For these people, a much more hands on approach to tax will be needed. Responsibility for tax owed will fall directly on the retiree and not on the state or any pension provider.

To ensure the individual pays tax correctly, a self assessment tax return will need to be completed. This is the case for anyone who started receiving state pension before 6 April 2016.

Anyone who started to receive state pension on or after 6 April 2016 does not need to complete a tax return. In these instances, HMRC will write to people directly to tell them what is owed and how it can be paid.



HMRC are the go to source for all things tax related (Image: GETTY)
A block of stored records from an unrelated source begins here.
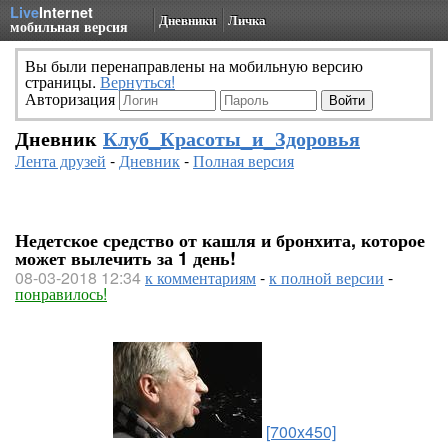
Live
Internet
Дневники
Личка
мобильная версия
Вы были перенаправлены на мобильную версию
страницы.
Вернуться!
Авторизация
Дневник
Клуб_Красоты_и_Здоровья
Лента друзей
-
Дневник
-
Полная версия
Недетское средство от кашля и бронхита, которое
может вылечить за 1 день!
08-03-2018 12:34
к комментариям
-
к полной версии
-
понравилось!
[700x450]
Some individuals may also continue to work while receiving state pension, which is a completely valid option. If this route is taken, the person’s employer will take any tax due off the person’s earnings as well as their state pension payments. This will be done under the pay as you earn system (PAYE).
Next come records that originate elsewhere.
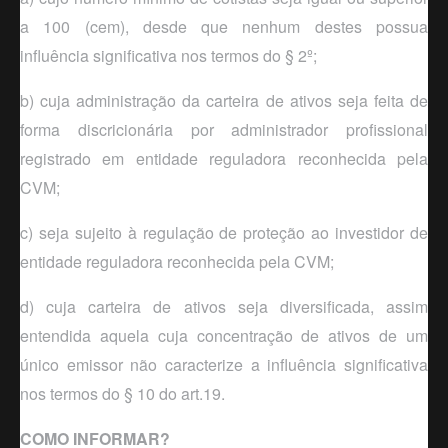
a 100 (cem), desde que nenhum destes possua
influência significativa nos termos do § 2º;
b) cuja administração da carteira de ativos seja feita de
forma discricionária por administrador profissional
registrado em entidade reguladora reconhecida pela
CVM;
c)
seja sujeito à regulação de proteção ao investidor de
entidade reguladora reconhecida pela CVM;
d) cuja carteira de ativos seja diversificada, assim
entendida aquela cuja concentração de ativos de um
único emissor não caracterize a influência significativa
nos termos do § 10 do art.19.
COMO INFORMAR?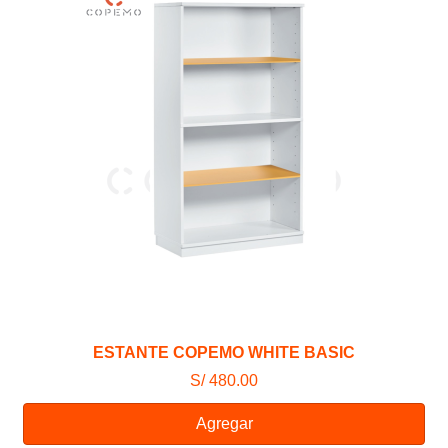
ESTANTE COPEMO WHITE BASIC
S/ 480.00
Agregar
The self employed can also receive state pension while continuing to work but they will need to manually complete a self assessment tax return instead of utilising a PAYE system.

Organising tax affairs can be a daunting and complicated endeavour. However, there is support available for anyone unsure of what to do. There are government run organisations such as the Money Advice Service and Pension wise who offer impartial advice.

There are also various charities available who offer similar services. The government also have procedures in place should any tax mistakes occur. Everyone is assigned tax codes based on their individual circumstances and the state can be contacted if any codes are incorrect.

There is also the possibility that individuals could pay more tax than needed if they get their calculations wrong. If this is the case, a tax rebate (refund) can be claimed.